Martin took a step toward Lily. “You never forgave me for the refrigerator.”

“The refrigerator?” Lily said. She put a hand to her forehead.

“At the Overlands’. The refrigerator in the garage.”

“What?” she said.

“Snow White.” Martin said. He walked toward her.

“Get back,” she said.

Martin stepped back.

But Lily stood very still. “The drawing,” she said slowly, “is a refrigerator?” Did she remember a refrigerator? Had something happened at the Overlands’? Snow White, she thought. I was Snow White in the third-grade play. She remembered Andrew Wilkens only pretending to kiss her, because he didn’t want to get girl cooties. But Martin?

“In the garage,” he said. “I tied you up and shut you in the old refrigerator. It was lying on its back.”
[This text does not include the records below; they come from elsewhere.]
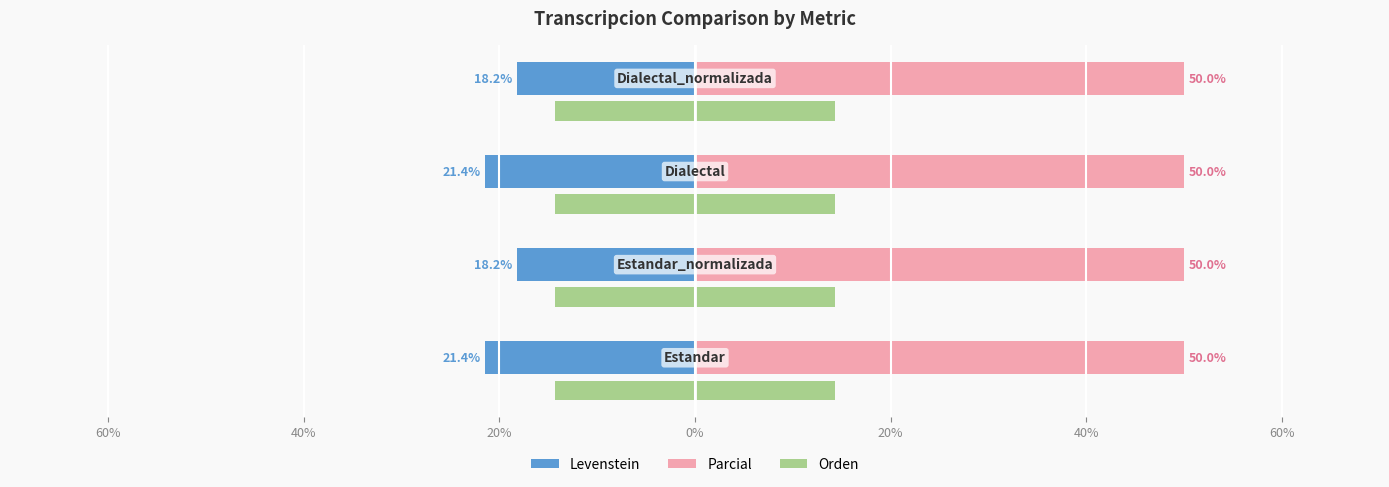

What is the value of the Levenstein bar at the 2nd from the left?

-18.2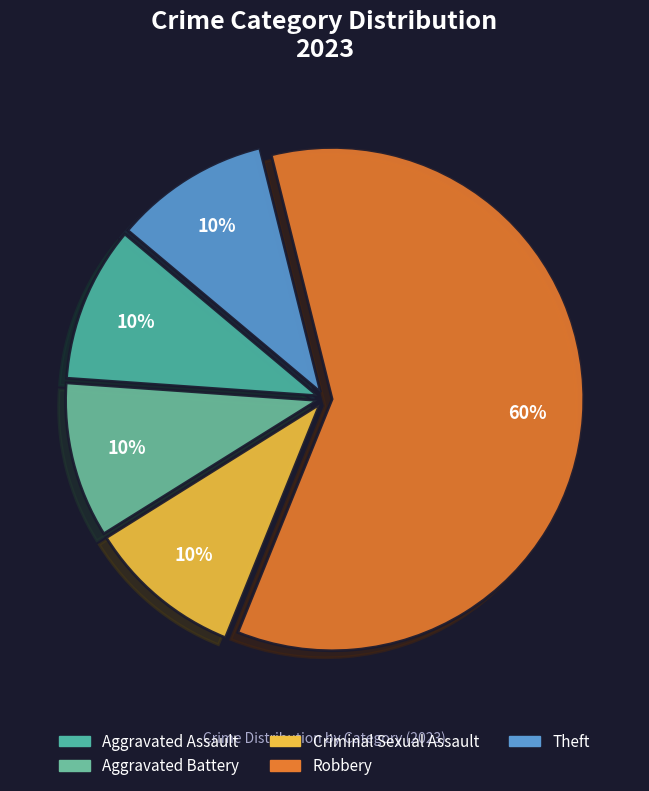

Which slice represents more than half of the pie?

Robbery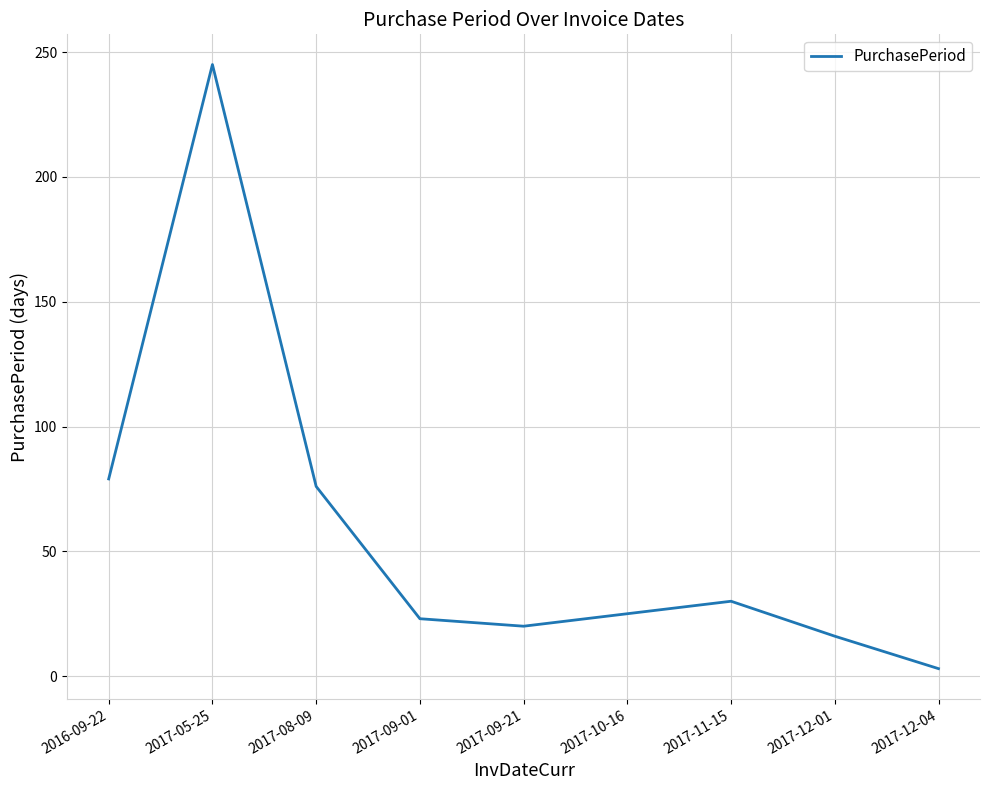

What is the change in value from 2017-09-01 to 2017-09-21?

-3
Lily stared at him. “Was it a game?” she said. She was trying to remember. She didn’t speak or move. Do I remember playing with Martin? Snow White? Wasn’t it my cousin George who I played that game with? Hadn’t it been George who slobbered her face with kisses behind the grapevines? Lily remembered a pinched sensation between her legs as if she’d had to pee. Had she been in the darkness of a shut refrigerator, closed in, unable to breathe? Was that it? Or was she remembering George? She had played girl to his boy, and the funny thing about it was that there was as much pretending in playing that girl as if she hadn’t really been a girl to begin with. There was something, though, some vague sensation of being shut in. Or was it her grandparents’ outhouse? George had closed the door and left her there, and she’d heard him laughing about the poop and the stink. “It wasn’t you,” she said.

Martin didn’t blink. “Y-you never forgave me. At first you wanted to get in. I dared you. I dared you, and I stuck you down and closed the door. I-it was s-so heavy.”

Lily shook her head. “I don’t remember,” she whispered at him. “Why were you at the Overlands’?”

“To be with you, Lily.”

Lily leaned toward him. “Have you made this up, Martin? Are you lying to me now?”

Martin started to shake his head back and forth quickly. “You, you died, Lily.”

“What?” Lily turned her head and looked at the opening in the cave wall that would take her out.

“I–I-I suffocated you. Th-there wasn’t air for you to breathe in the refrigerator. I sat on it.”

“But I’m here, now, Martin. Don’t be stupid. Even if it did happen, we were kids, right, playing a game?” Lily examined Martin’s face. Stubborn, inward, his expression blocked her words and their meaning.